PSMA-Imaging as a Noninvasive Detection of Metastasis

Video

Oliver Sartor, MD, and Ulka Vaishampayan, MD, discuss noninvasive imaging with PSMA PET/CT for patients with advanced prostate cancer.

Oliver Sartor, MD: I’d like you to comment a little more about PSMA [prostate-specific membrane antigen], not just in late-disease setting as a predictive biomarker for PSMA therapy but also the imaging in early stage disease and the ability to alter therapy as a consequence of finding metastatic disease when a CT scan and bone scan are probably going to be negative. Would you be able to comment on that and on the recurrent disease setting, when the PSMA may be rising after radical prostatectomy and radiation?

Ulka N. Vaishampayan, MD: This is definitely a great noninvasive way for early detection of metastases. What that allows us to do is detect minimal amounts of metastases with very high sensitivity and specificity with the gallium-68 PSMA PET [positron emission tomography] scan. That has opened new avenues of therapy where you can do local therapy, such as stereotactic body radiation therapy [SBRT], to those specific areas. Oligometastatic disease especially has evolved as a condition with 3 or fewer sites of metastases, where you can do just radiation or local therapy to those lesions and continue to monitor the patients. 

The big advantage of this may be down the road. Because this is a relatively newer condition, we don’t have years and years of follow-up to tell us if this is the right approach and if this improves life expectancy of the patients. It does allow us to delay the systemic therapies, such as androgen deprivation therapy [ADT], which has the possibility of immediate adverse effects like hot flashes and fatigue but also long-term bone loss, increased risk of dementia, cardiac issues, and things like that. This makes it much easier to avoid or at least delay androgen deprivation therapy. 
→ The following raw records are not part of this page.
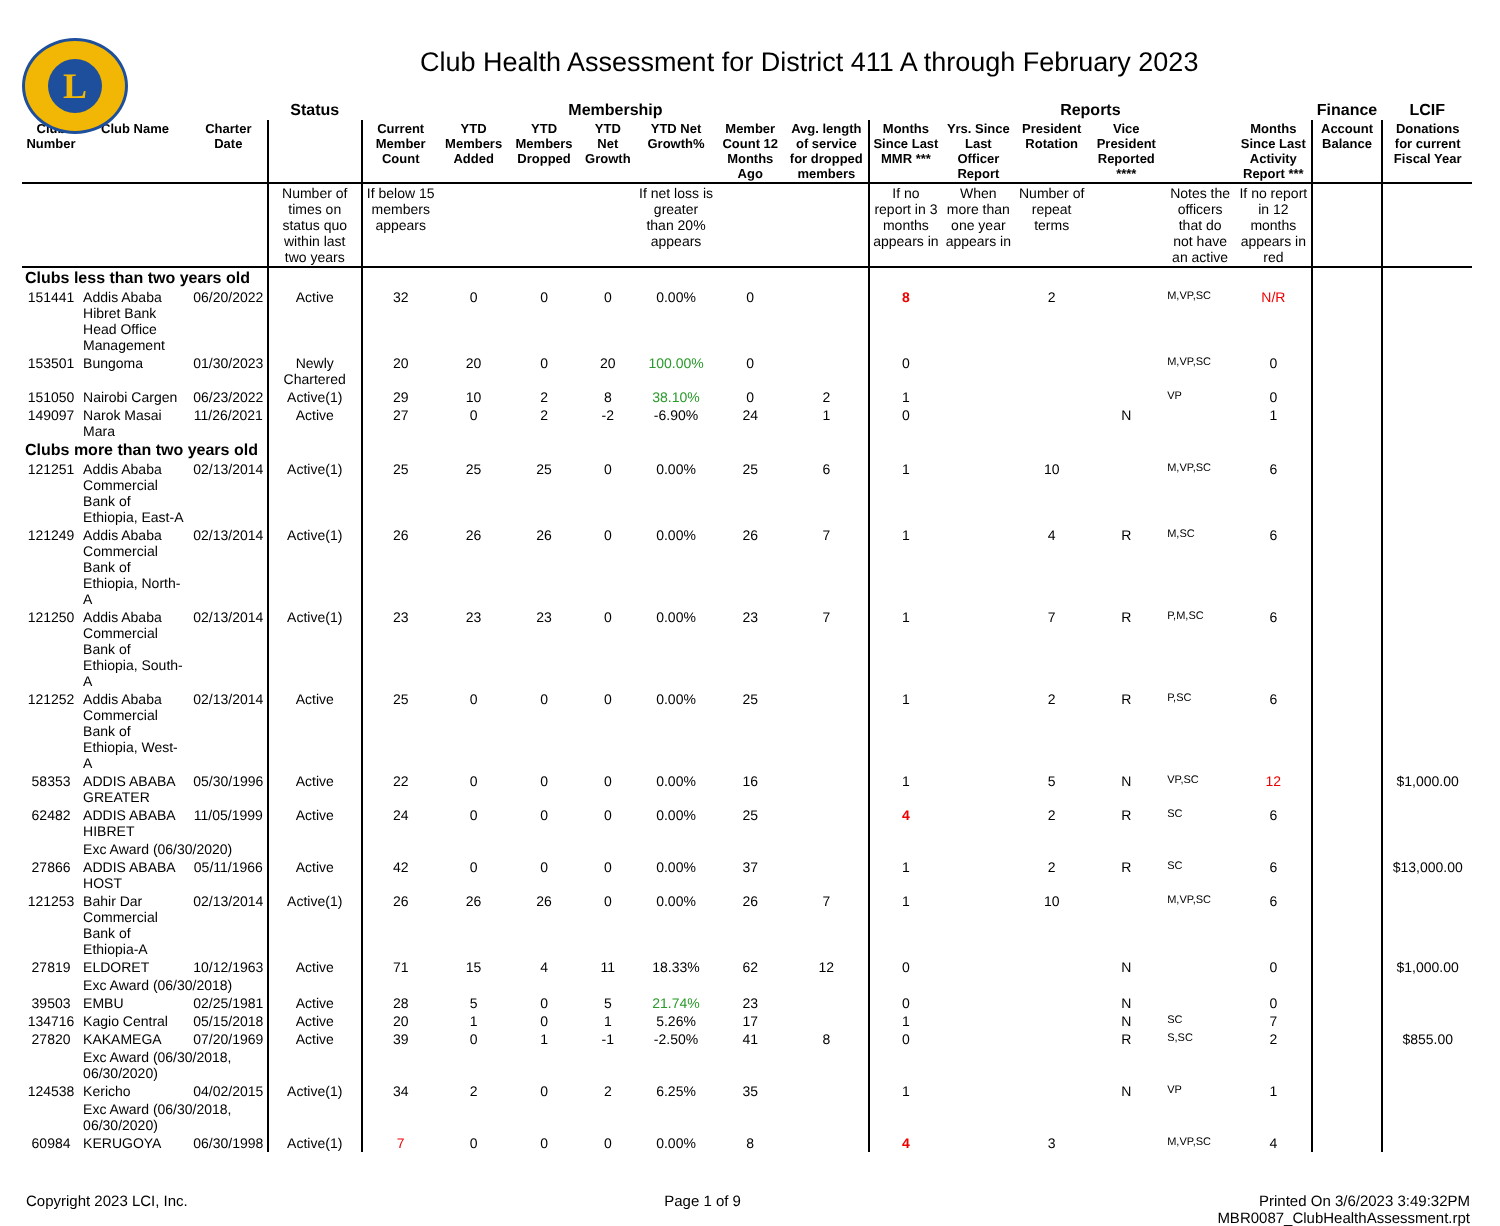L
Club Health Assessment for District 411 A through February 2023
| | | | Status | Membership | | | | | | | Reports | | | | | | Finance | LCIF |
| --- | --- | --- | --- | --- | --- | --- | --- | --- | --- | --- | --- | --- | --- | --- | --- | --- | --- | --- |
| Club Number | Club Name | Charter Date | | Current Member Count | YTD Members Added | YTD Members Dropped | YTD Net Growth | YTD Net Growth% | Member Count 12 Months Ago | Avg. length of service for dropped members | Months Since Last MMR *** | Yrs. Since Last Officer Report | President Rotation | Vice President Reported **** | | Months Since Last Activity Report *** | Account Balance | Donations for current Fiscal Year |
| | | | Number of times on status quo within last two years | If below 15 members appears | | | | If net loss is greater than 20% appears | | | If no report in 3 months appears in | When more than one year appears in | Number of repeat terms | | Notes the officers that do not have an active | If no report in 12 months appears in red | | |
| Clubs less than two years old | | | | | | | | | | | | | | | | | | |
| 151441 | Addis Ababa Hibret Bank Head Office Management | 06/20/2022 | Active | 32 | 0 | 0 | 0 | 0.00% | 0 | | 8 | | 2 | | M,VP,SC | N/R | | |
| 153501 | Bungoma | 01/30/2023 | Newly Chartered | 20 | 20 | 0 | 20 | 100.00% | 0 | | 0 | | | | M,VP,SC | 0 | | |
| 151050 | Nairobi Cargen | 06/23/2022 | Active(1) | 29 | 10 | 2 | 8 | 38.10% | 0 | 2 | 1 | | | | VP | 0 | | |
| 149097 | Narok Masai Mara | 11/26/2021 | Active | 27 | 0 | 2 | -2 | -6.90% | 24 | 1 | 0 | | | N | | 1 | | |
| Clubs more than two years old | | | | | | | | | | | | | | | | | | |
| 121251 | Addis Ababa Commercial Bank of Ethiopia, East-A | 02/13/2014 | Active(1) | 25 | 25 | 25 | 0 | 0.00% | 25 | 6 | 1 | | 10 | | M,VP,SC | 6 | | |
| 121249 | Addis Ababa Commercial Bank of Ethiopia, North-A | 02/13/2014 | Active(1) | 26 | 26 | 26 | 0 | 0.00% | 26 | 7 | 1 | | 4 | R | M,SC | 6 | | |
| 121250 | Addis Ababa Commercial Bank of Ethiopia, South-A | 02/13/2014 | Active(1) | 23 | 23 | 23 | 0 | 0.00% | 23 | 7 | 1 | | 7 | R | P,M,SC | 6 | | |
| 121252 | Addis Ababa Commercial Bank of Ethiopia, West-A | 02/13/2014 | Active | 25 | 0 | 0 | 0 | 0.00% | 25 | | 1 | | 2 | R | P,SC | 6 | | |
| 58353 | ADDIS ABABA GREATER | 05/30/1996 | Active | 22 | 0 | 0 | 0 | 0.00% | 16 | | 1 | | 5 | N | VP,SC | 12 | | $1,000.00 |
| 62482 | ADDIS ABABA HIBRET | 11/05/1999 | Active | 24 | 0 | 0 | 0 | 0.00% | 25 | | 4 | | 2 | R | SC | 6 | | |
| | Exc Award (06/30/2020) | | | | | | | | | | | | | | | | | |
| 27866 | ADDIS ABABA HOST | 05/11/1966 | Active | 42 | 0 | 0 | 0 | 0.00% | 37 | | 1 | | 2 | R | SC | 6 | | $13,000.00 |
| 121253 | Bahir Dar Commercial Bank of Ethiopia-A | 02/13/2014 | Active(1) | 26 | 26 | 26 | 0 | 0.00% | 26 | 7 | 1 | | 10 | | M,VP,SC | 6 | | |
| 27819 | ELDORET | 10/12/1963 | Active | 71 | 15 | 4 | 11 | 18.33% | 62 | 12 | 0 | | | N | | 0 | | $1,000.00 |
| | Exc Award (06/30/2018) | | | | | | | | | | | | | | | | | |
| 39503 | EMBU | 02/25/1981 | Active | 28 | 5 | 0 | 5 | 21.74% | 23 | | 0 | | | N | | 0 | | |
| 134716 | Kagio Central | 05/15/2018 | Active | 20 | 1 | 0 | 1 | 5.26% | 17 | | 1 | | | N | SC | 7 | | |
| 27820 | KAKAMEGA | 07/20/1969 | Active | 39 | 0 | 1 | -1 | -2.50% | 41 | 8 | 0 | | | R | S,SC | 2 | | $855.00 |
| | Exc Award (06/30/2018, 06/30/2020) | | | | | | | | | | | | | | | | | |
| 124538 | Kericho | 04/02/2015 | Active(1) | 34 | 2 | 0 | 2 | 6.25% | 35 | | 1 | | | N | VP | 1 | | |
| | Exc Award (06/30/2018, 06/30/2020) | | | | | | | | | | | | | | | | | |
| 60984 | KERUGOYA | 06/30/1998 | Active(1) | 7 | 0 | 0 | 0 | 0.00% | 8 | | 4 | | 3 | | M,VP,SC | 4 | | |
Copyright 2023 LCI, Inc. Page 1 of 9 Printed On 3/6/2023 3:49:32PM
MBR0087_ClubHealthAssessment.rpt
Oliver Sartor, MD: I wonder if you might want to briefly mention the ORIOLE trial as a specific example of clinical benefit in the treatment of oligometastatic disease. Not everybody is aware of ORIOLE, but it’s really interesting, so maybe you could give a brief landscape of the trial.
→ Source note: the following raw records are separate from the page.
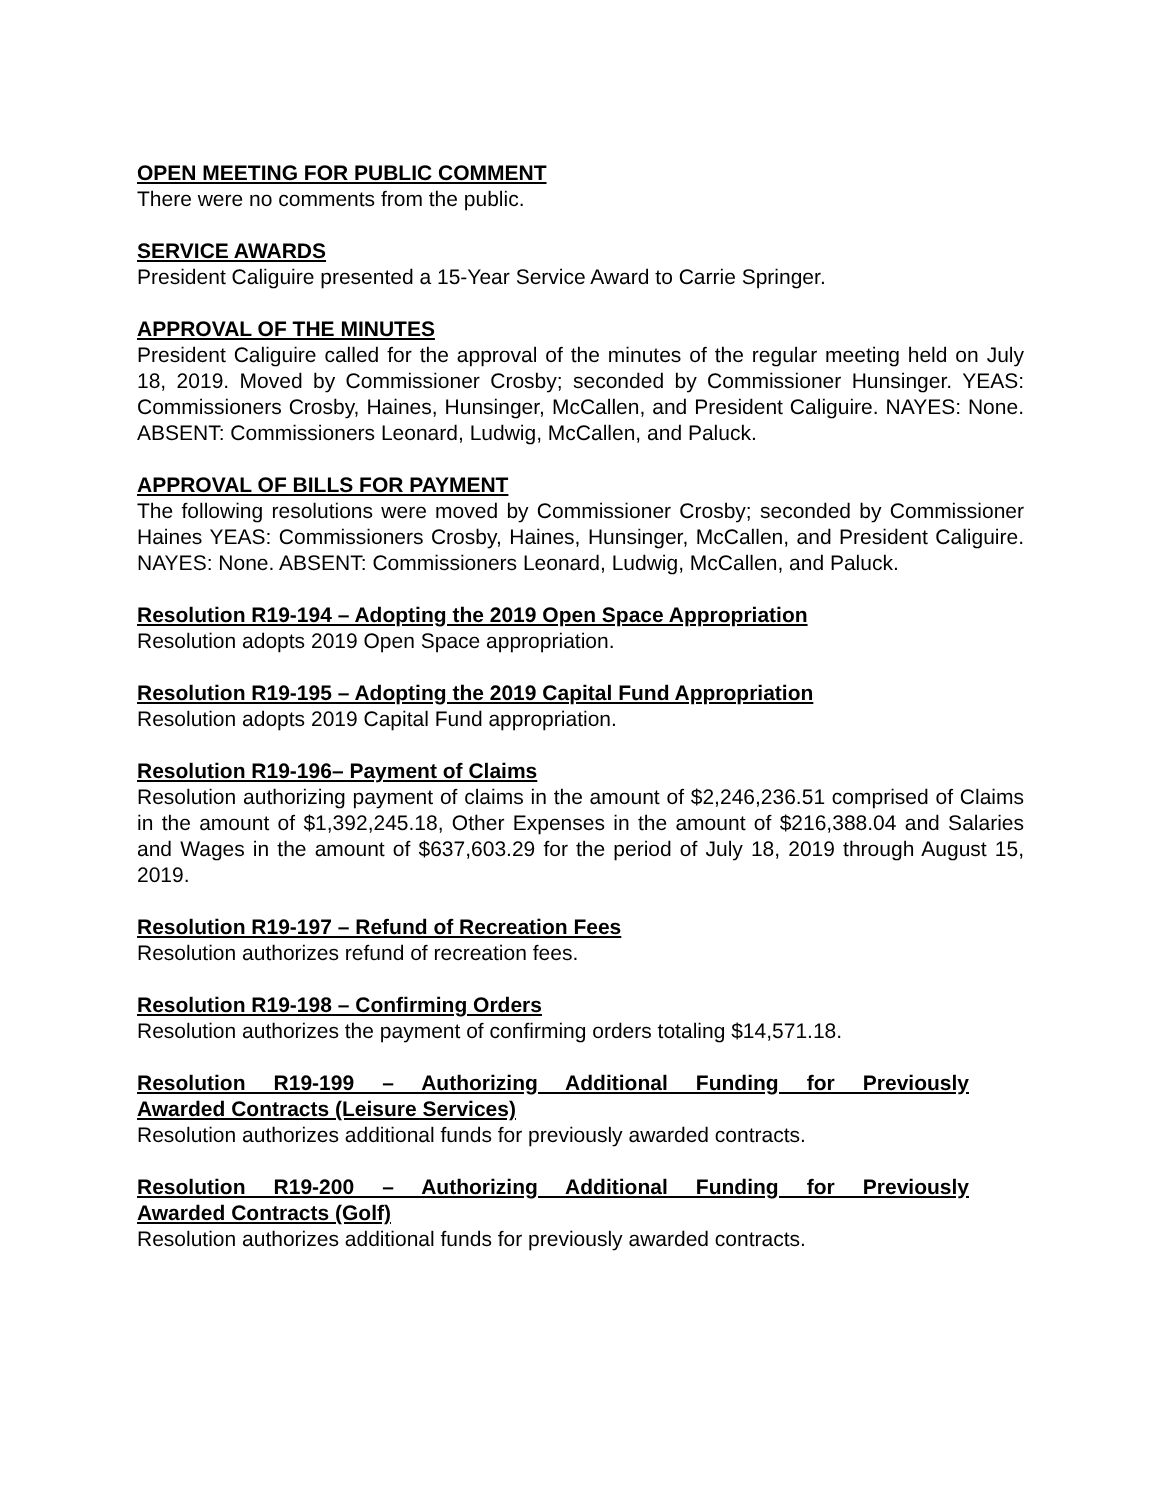OPEN MEETING FOR PUBLIC COMMENT
There were no comments from the public.
SERVICE AWARDS
President Caliguire presented a 15-Year Service Award to Carrie Springer.
APPROVAL OF THE MINUTES
President Caliguire called for the approval of the minutes of the regular meeting held on July 18, 2019. Moved by Commissioner Crosby; seconded by Commissioner Hunsinger. YEAS: Commissioners Crosby, Haines, Hunsinger, McCallen, and President Caliguire. NAYES: None. ABSENT: Commissioners Leonard, Ludwig, McCallen, and Paluck.
APPROVAL OF BILLS FOR PAYMENT
The following resolutions were moved by Commissioner Crosby; seconded by Commissioner Haines YEAS: Commissioners Crosby, Haines, Hunsinger, McCallen, and President Caliguire. NAYES: None. ABSENT: Commissioners Leonard, Ludwig, McCallen, and Paluck.
Resolution R19-194 – Adopting the 2019 Open Space Appropriation
Resolution adopts 2019 Open Space appropriation.
Resolution R19-195 – Adopting the 2019 Capital Fund Appropriation
Resolution adopts 2019 Capital Fund appropriation.
Resolution R19-196– Payment of Claims
Resolution authorizing payment of claims in the amount of $2,246,236.51 comprised of Claims in the amount of $1,392,245.18, Other Expenses in the amount of $216,388.04 and Salaries and Wages in the amount of $637,603.29 for the period of July 18, 2019 through August 15, 2019.
Resolution R19-197 – Refund of Recreation Fees
Resolution authorizes refund of recreation fees.
Resolution R19-198 – Confirming Orders
Resolution authorizes the payment of confirming orders totaling $14,571.18.
Resolution R19-199 – Authorizing Additional Funding for Previously
Awarded Contracts (Leisure Services)
Resolution authorizes additional funds for previously awarded contracts.
Resolution R19-200 – Authorizing Additional Funding for Previously
Awarded Contracts (Golf)
Resolution authorizes additional funds for previously awarded contracts.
Ulka N. Vaishampayan, MD: Both ORIOLE and STOMP trials have randomized patients to do early detection of metastatic disease using novel imaging techniques, such as the PSMA PET scans. Outpatients who were randomized are then selected to receive either standard androgen deprivation therapy, stereotactic body radiation therapy, or local modalities of therapy. So far, there appears to be a clinical benefit, but follow-up is ongoing in both trials. Oliver, do you have anything to add?

Oliver Sartor, MD: We have a lot more to learn when it comes to the utility of these metastasis-directed therapies. The STOMP and ORIOLE trials were conducted in castrate-sensitive oligometastatic disease. We have a whole world of castrate-resistant metastatic diseases that needs to be evaluated. We also need longer-term follow-up. We need to better understand the combination therapies with maybe combining things like abiraterone, enzalutamide, ADT, plus the SBRT and what’s an optimal approach.

We’re in the infancy of these studies, and we’re going to be seeing these studies evolve in rapid-fire fashion over the next 5 to 10 years. This is going to be a growth area because of the better imaging we have, particularly with PSMA PET.

This transcript is edited for clarity.